▸ QUOTED PASSAGE
+++
At Fri, 14 Sep 2018 16:30:37 +0530, Amit Kapila <amit.kapil...@gmail.com> wrote 
in <caa4ek1+xfx5jd2chmlpnqxeozqrlkg9tnr8wfs3-cpf9ln9...@mail.gmail.com>
> On Fri, Sep 14, 2018 at 12:57 PM Michael Paquier <mich...@paquier.xyz> wrote:
> >
> > On Thu, Sep 06, 2018 at 04:37:28PM -0700, Michael Paquier wrote:
> > > /*
> > >  * Properly accept or ignore signals the postmaster might send us.
> > >  */
> > > -       pqsignal(SIGHUP, StartupProcSigHupHandler); /* reload config file 
> > > */
> > > +       pqsignal(SIGHUP, SIG_IGN);  /* ignore reload config */
> > >
> > > I am finally coming back to this patch set, and that's one of the first
> > > things I am going to help moving on for this CF.  And this bit from the
> > > last patch series is not acceptable as there are some parameters which
> > > are used by the startup process which can be reloaded.  One of them is
> > > wal_retrieve_retry_interval for tuning when fetching WAL at recovery.
+++
▸ EXERCISE A
According to the mailing-list excerpt, which reloadable parameter does the startup process use when fetching WAL at recovery?
▸ EXERCISE B
Carry on the mailing-list excerpt about the startup process's SIGHUP handling past its last sentence.

▸ SOURCE MATERIAL
+++
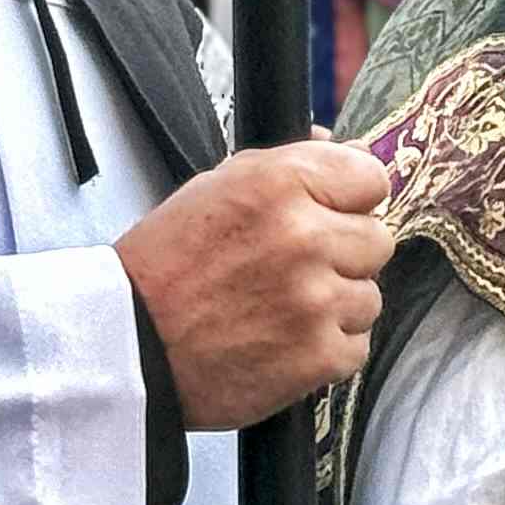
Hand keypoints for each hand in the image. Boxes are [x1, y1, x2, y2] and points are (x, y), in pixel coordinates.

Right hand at [114, 139, 392, 428]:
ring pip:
+++
▸ FINAL ANSWER A
wal_retrieve_retry_interval

▸ FINAL ANSWER B
> >
> > So, I have been working on this problem again and I have reviewed the
> > thread, and there have been many things discussed in the last couple of
> > months:
> > 1) We do not want to initialize XLogInsert stuff unconditionally for all
> > processes at the moment recovery begins, but we just want to initialize
> > it once WAL write is open for business.
> > 2) Both the checkpointer and the startup process can call
> > UpdateFullPageWrites() which can cause Insert->fullPageWrites to get
> > incorrect values.
> 
> Can you share the steps to reproduce this problem?

The window for the issue is small.

It happens if checkpointer first looks SharedRecoveryInProgress
is turned off at the beginning of the CheckPointerMain loop.
The window is needed be widen to make sure the issue happens.

Applying the first patch attched, the following steps will cause
the issue with high reliability.

1. initdb  (full_page_writes = on by default)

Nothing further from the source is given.